## To do
Where a line contains the word "Cotton", copy that line from the records below.

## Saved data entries

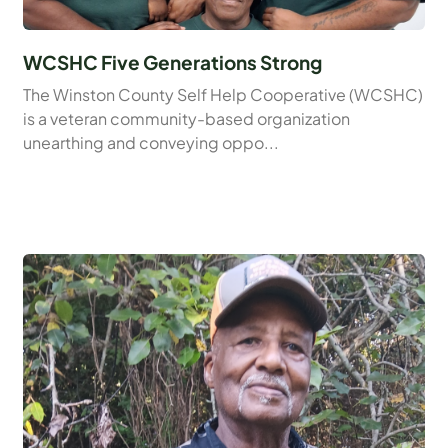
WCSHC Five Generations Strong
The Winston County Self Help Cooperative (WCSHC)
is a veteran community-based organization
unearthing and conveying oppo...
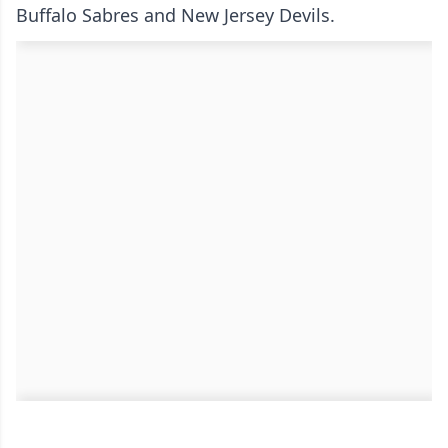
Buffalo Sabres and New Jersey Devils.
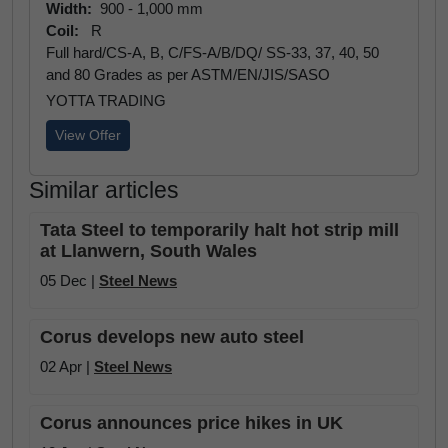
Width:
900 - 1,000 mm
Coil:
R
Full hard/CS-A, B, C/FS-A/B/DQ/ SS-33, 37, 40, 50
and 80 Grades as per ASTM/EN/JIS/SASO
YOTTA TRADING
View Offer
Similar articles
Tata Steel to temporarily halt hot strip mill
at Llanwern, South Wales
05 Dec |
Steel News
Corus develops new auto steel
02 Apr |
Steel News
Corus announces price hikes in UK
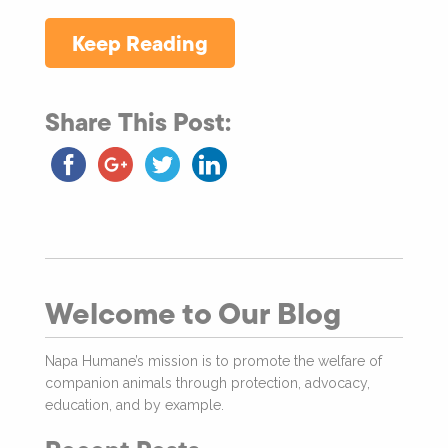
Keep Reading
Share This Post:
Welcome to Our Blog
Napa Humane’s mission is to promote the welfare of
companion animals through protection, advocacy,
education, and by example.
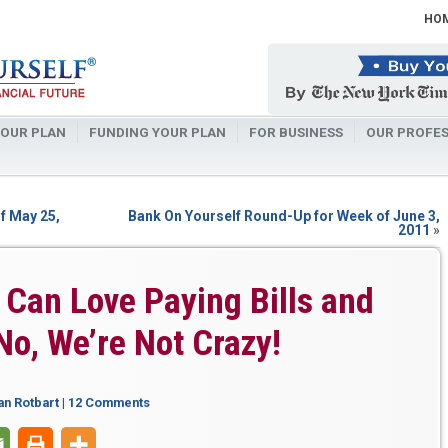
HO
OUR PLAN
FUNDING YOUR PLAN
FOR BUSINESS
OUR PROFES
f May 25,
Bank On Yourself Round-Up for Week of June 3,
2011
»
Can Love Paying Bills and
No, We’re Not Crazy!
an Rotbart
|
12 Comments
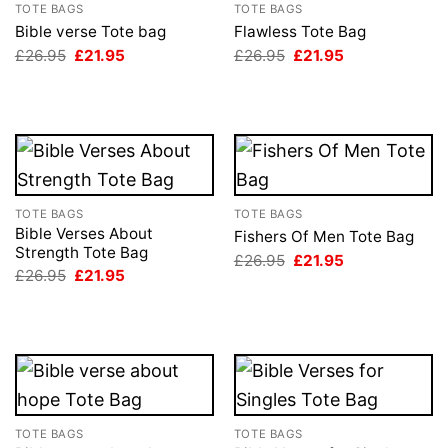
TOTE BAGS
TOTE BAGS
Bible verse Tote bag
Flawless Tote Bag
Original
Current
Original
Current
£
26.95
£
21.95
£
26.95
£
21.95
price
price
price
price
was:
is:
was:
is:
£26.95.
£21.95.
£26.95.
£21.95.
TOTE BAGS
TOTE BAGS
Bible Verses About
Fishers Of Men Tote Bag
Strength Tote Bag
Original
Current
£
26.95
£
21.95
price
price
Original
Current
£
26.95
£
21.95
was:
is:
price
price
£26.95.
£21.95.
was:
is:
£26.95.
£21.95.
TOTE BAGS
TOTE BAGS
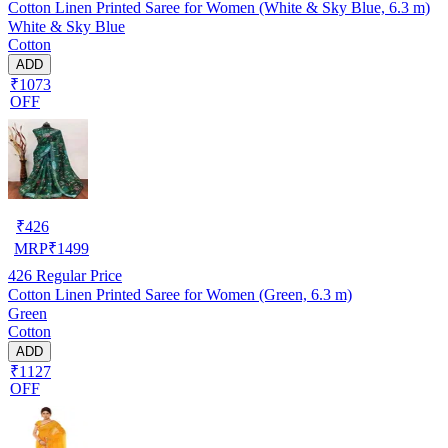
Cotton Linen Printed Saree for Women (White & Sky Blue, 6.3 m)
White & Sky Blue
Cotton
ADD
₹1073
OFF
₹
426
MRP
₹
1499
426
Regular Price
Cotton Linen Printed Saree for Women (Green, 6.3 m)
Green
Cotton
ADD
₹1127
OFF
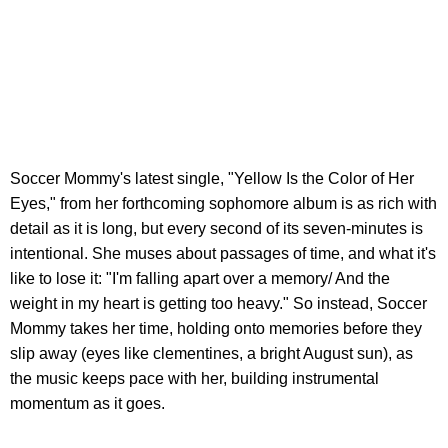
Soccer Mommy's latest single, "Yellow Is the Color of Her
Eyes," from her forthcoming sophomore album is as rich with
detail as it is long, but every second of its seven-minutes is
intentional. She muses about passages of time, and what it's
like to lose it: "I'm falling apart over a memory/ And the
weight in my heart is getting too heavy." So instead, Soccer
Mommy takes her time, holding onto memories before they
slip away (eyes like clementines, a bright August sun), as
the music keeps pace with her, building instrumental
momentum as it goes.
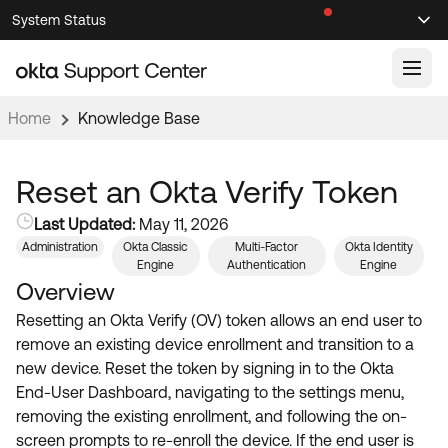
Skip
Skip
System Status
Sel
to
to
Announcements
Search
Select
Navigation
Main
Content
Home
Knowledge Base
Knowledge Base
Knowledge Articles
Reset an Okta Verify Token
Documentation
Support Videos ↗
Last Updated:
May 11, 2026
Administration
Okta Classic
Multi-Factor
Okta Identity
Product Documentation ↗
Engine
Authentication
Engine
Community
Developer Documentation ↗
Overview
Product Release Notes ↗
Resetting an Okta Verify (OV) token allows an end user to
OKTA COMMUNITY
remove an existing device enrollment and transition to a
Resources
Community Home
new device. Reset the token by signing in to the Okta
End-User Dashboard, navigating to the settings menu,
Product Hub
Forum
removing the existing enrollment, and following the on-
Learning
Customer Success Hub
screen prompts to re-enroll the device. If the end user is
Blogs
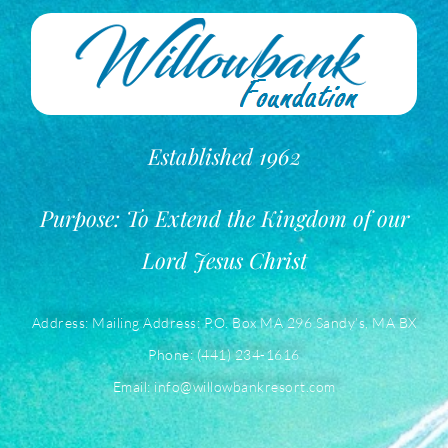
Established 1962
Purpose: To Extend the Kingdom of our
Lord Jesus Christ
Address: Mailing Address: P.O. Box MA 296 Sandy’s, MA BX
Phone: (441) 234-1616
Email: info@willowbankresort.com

==

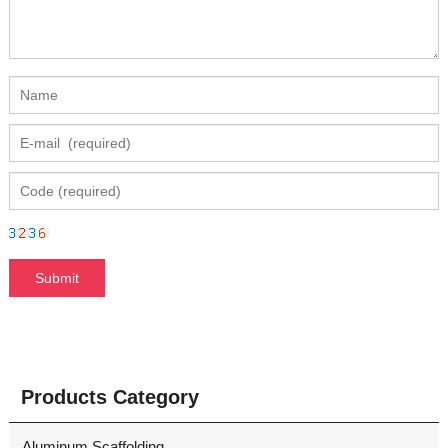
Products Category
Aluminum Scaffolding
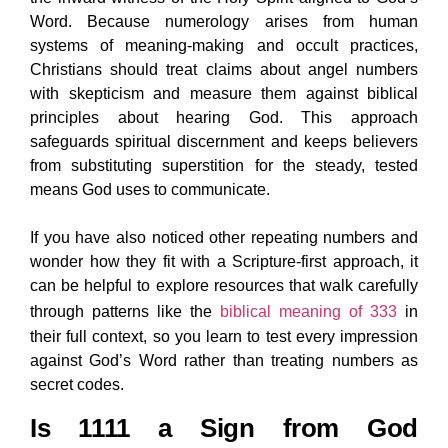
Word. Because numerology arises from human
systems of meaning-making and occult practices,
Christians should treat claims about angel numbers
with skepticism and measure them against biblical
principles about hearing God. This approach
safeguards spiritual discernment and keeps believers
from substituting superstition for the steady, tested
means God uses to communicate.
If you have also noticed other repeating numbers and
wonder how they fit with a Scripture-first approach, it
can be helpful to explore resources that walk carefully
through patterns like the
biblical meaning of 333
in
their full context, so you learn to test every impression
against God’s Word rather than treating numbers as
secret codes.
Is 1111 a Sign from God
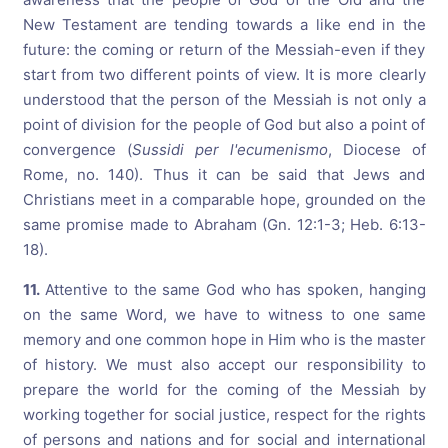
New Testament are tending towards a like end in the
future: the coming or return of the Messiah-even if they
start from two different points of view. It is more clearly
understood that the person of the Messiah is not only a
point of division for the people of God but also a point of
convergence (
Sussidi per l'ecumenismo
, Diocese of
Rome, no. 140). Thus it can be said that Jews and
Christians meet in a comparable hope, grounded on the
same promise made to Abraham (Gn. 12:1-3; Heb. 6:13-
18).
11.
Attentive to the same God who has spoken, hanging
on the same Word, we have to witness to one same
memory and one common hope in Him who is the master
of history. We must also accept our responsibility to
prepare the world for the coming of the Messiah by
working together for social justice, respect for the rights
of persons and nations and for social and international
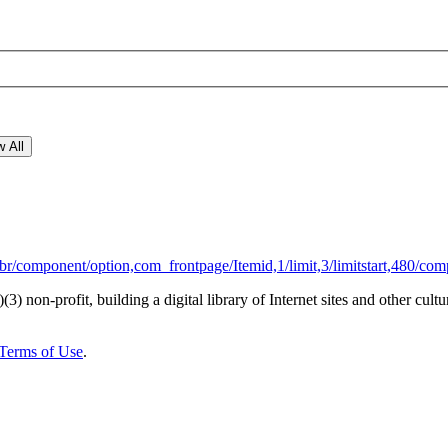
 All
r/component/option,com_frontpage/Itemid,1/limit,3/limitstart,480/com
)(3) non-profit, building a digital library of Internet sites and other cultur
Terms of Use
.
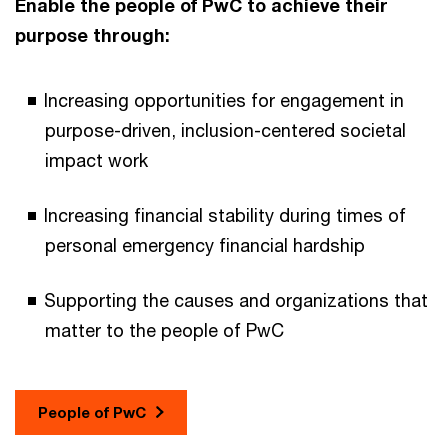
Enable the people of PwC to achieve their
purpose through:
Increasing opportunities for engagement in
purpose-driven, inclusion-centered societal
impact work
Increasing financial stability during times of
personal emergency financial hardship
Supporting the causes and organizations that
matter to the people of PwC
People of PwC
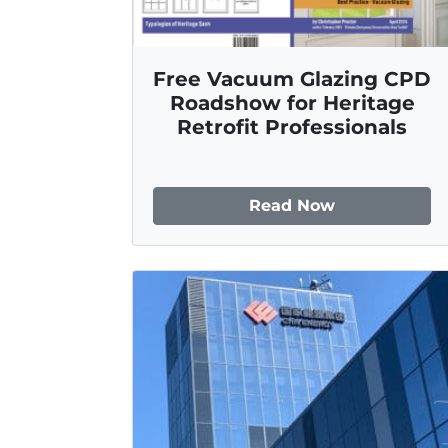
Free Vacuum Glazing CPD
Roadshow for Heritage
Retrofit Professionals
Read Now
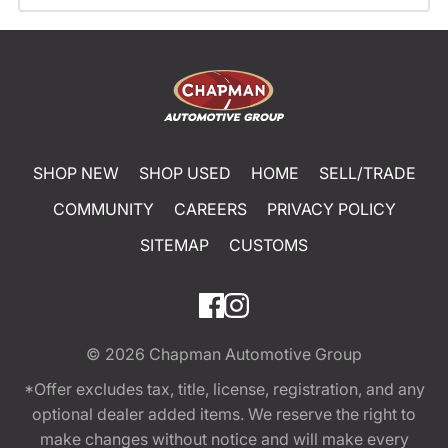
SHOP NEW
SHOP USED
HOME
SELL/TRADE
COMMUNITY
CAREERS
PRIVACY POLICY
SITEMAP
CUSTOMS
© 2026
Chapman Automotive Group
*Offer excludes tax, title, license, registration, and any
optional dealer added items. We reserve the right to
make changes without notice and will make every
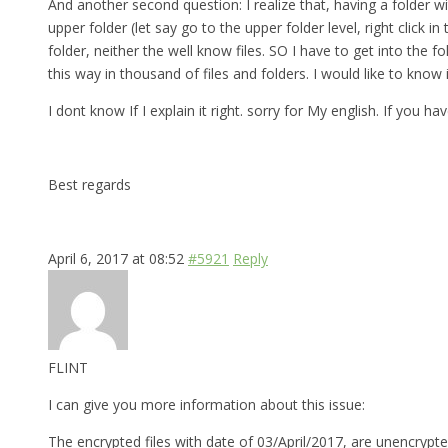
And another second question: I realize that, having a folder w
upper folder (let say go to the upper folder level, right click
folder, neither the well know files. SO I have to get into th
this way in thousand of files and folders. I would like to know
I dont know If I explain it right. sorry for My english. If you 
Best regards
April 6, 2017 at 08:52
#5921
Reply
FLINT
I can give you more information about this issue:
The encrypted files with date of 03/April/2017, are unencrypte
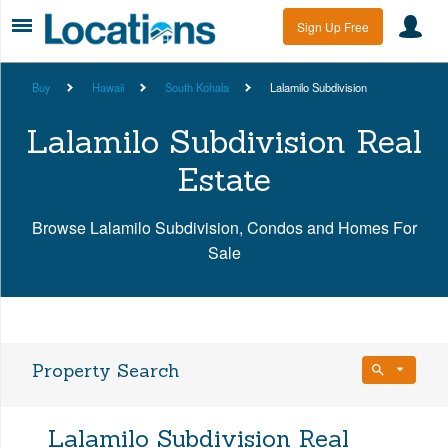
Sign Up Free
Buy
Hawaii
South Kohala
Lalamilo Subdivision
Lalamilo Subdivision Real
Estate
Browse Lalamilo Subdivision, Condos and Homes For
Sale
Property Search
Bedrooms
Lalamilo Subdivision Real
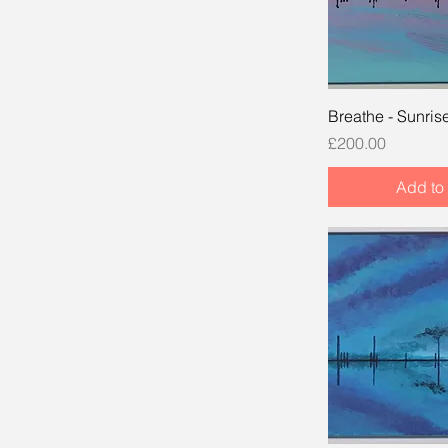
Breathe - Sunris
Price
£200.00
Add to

## Answer to the problem
Cotton Linen Printed Saree for Women (White & Sky Blue, 6.3 m)
Cotton
Cotton Linen Printed Saree for Women (Green, 6.3 m)
Cotton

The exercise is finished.